Friday, March 27, 2009
If you missed this article about Yahoo's new widget engine you should definitely take a moment to read a bit about.
The idea... Take all those people around the world who are sitting on their couch watching TV with their laptop on. Surfing the net, youtubing, twittering, facebooking, etc. Or those kids who are on their I-Phones text messaging the world and checking out some pics someone uploaded to their Picasa while their family is eating dinner with the TV on in the background. Note... you might not be able to relate too much to this if you're not from the US, where we love to watch TV during dinner.
Basically Yahoo is capitalizing off that basic idea of combining the most common things people do on the Internet in multi-tasking mode. People will be able to social network, wikipedia things, google, youtube and more. Yahoo has designed some great widgets to facilitate the process and also help it generate some add revenue. So it might not be the worst idea in the world to pick up some shares of yahoo either.
Although as you can see the stock doesn't have the most stellar appeal because of its still relatively high trading price considering the state of this current market. Nevertheless, the fact Yahoo has held up considerably well in this downturn while fighting off take-over bids from MSN and Google, is something worthy of mention and thinking about.
In other words, Yahoo is not going anywhere. If it does get bought out by some bully, it won't be on the cheap. This offers shareholders some security in knowing their investment will not suddenly evaporate--which is a legitimate concern these days.
Here's a excerpt from the Wall Street Journal article:
Your television set may be the most expensive, eye-catching piece of electronic equipment in your home, but compared to a computer with Internet access, it's just a dumb box. With their low-tech IQs, TVs encourage a lot of family-room multitasking: While watching the big screen TV, lots of people are looking away to surf the Web with the computer on their lap or the mobile device in their hand.
If you're reading this and thinking that Internet on the TV has been tried before with limited success, you're right. For years, companies have designed external boxes that bring some form of the Web to your TV. These include Microsoft Corp.'s Xbox, Apple Inc.'s Apple TV and some features of TiVo. But the Yahoo Widget Engine differs from these boxes in two ways. First, Yahoo's widget system works simultaneously with your TV programming, so you don't have to turn off the college basketball game to pull up a news story about a star player. Second, it will include widgets with video content that directly compete with live programming.
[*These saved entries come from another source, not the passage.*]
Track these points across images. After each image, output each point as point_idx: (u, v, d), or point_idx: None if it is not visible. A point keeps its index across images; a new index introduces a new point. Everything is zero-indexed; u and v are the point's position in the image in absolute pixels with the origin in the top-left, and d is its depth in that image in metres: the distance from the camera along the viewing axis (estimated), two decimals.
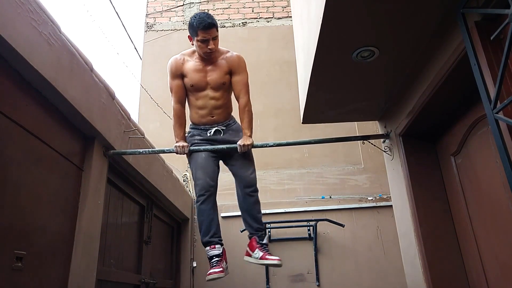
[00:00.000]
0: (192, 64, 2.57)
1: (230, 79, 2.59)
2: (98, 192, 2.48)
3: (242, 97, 2.56)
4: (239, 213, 4.91)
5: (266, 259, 2.46)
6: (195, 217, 4.94)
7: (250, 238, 2.59)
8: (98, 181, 2.48)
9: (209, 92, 2.54)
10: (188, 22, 2.60)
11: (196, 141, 2.63)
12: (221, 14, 6.15)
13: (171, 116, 5.45)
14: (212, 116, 2.60)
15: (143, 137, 3.16)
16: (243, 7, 6.19)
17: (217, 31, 2.48)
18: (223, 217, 4.91)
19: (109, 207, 2.82)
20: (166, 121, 5.32)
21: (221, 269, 2.41)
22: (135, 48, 6.22)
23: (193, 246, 4.80)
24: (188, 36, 2.54)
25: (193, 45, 2.54)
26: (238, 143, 2.54)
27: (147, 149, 2.96)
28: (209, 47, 2.44)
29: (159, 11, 6.16)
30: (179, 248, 4.69)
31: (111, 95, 2.64)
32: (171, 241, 4.55)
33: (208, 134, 2.61)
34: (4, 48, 1.63)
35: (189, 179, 5.12)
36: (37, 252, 1.90)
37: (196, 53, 2.58)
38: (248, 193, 2.58)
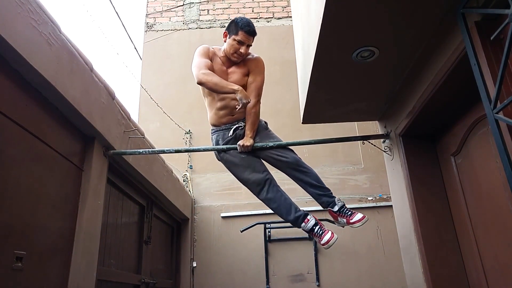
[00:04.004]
0: (217, 63, 2.61)
1: None
2: (98, 192, 2.48)
3: (251, 99, 2.55)
4: (239, 213, 4.98)
5: (350, 223, 2.42)
6: (195, 217, 4.95)
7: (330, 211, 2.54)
8: (98, 181, 2.48)
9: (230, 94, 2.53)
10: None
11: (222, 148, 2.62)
12: (221, 14, 6.15)
13: (171, 116, 5.45)
14: (233, 115, 2.61)
15: (143, 137, 3.16)
16: (243, 7, 6.19)
17: (253, 41, 2.58)
18: (223, 217, 4.92)
19: (109, 207, 2.82)
20: (166, 121, 5.32)
21: (330, 232, 2.35)
22: (135, 48, 6.23)
23: (193, 246, 4.80)
24: (224, 32, 2.59)
25: (225, 41, 2.59)
26: (238, 143, 2.55)
27: (147, 149, 2.96)
28: (241, 50, 2.53)
29: (159, 11, 6.16)
30: (179, 248, 4.70)
31: (111, 95, 2.64)
32: (171, 241, 4.55)
33: (229, 135, 2.61)
34: (4, 48, 1.63)
35: (189, 179, 5.13)
36: (37, 252, 1.90)
37: (221, 53, 2.62)
38: (298, 170, 2.53)
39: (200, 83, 2.43)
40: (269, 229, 4.68)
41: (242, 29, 2.50)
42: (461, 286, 2.28)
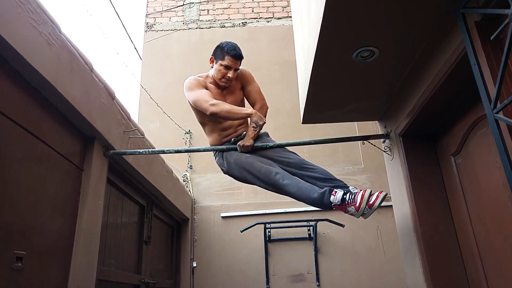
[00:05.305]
0: (211, 88, 2.60)
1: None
2: (98, 192, 2.48)
3: (257, 103, 2.66)
4: (239, 213, 4.98)
5: (373, 203, 2.21)
6: (195, 217, 4.95)
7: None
8: (98, 181, 2.48)
9: None
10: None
11: (229, 155, 2.60)
12: (221, 14, 6.15)
13: (171, 116, 5.45)
14: (236, 132, 2.65)
15: (143, 137, 3.16)
16: (243, 7, 6.19)
17: (240, 65, 2.59)
18: (223, 217, 4.92)
19: (109, 207, 2.82)
20: (166, 121, 5.32)
21: (362, 191, 2.22)
22: (135, 48, 6.23)
23: (193, 246, 4.80)
24: (211, 58, 2.60)
25: (212, 67, 2.61)
26: (238, 143, 2.55)
27: (147, 149, 2.96)
28: (228, 75, 2.53)
29: (159, 11, 6.16)
30: (179, 248, 4.70)
31: (111, 95, 2.64)
32: (171, 241, 4.55)
33: (232, 141, 2.64)
34: (4, 48, 1.63)
35: (189, 179, 5.13)
36: (37, 252, 1.90)
37: (210, 79, 2.63)
38: (304, 168, 2.51)
39: (212, 114, 2.40)
40: (269, 229, 4.68)
41: (228, 53, 2.49)
42: (461, 286, 2.28)
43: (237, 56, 2.52)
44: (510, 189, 1.46)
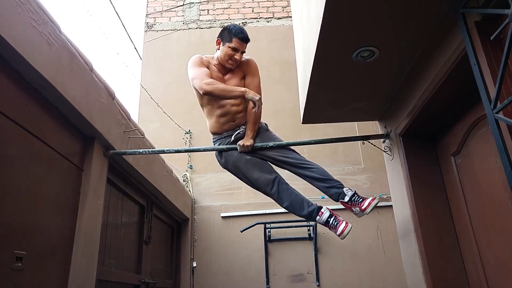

With a few steps, snippets of information, or shortcuts, can be created for certain widgets, like Yahoo Weather and Finance, to save you from opening the widget to see more details in a left-side panel. I created a Yahoo Finance snippet for McDonald's stock so I could see this stock's status at the bottom of my screen without opening the Finance widget. People who have Yahoo accounts can synchronize their account settings with the TV, such as stocks saved in Yahoo Finance.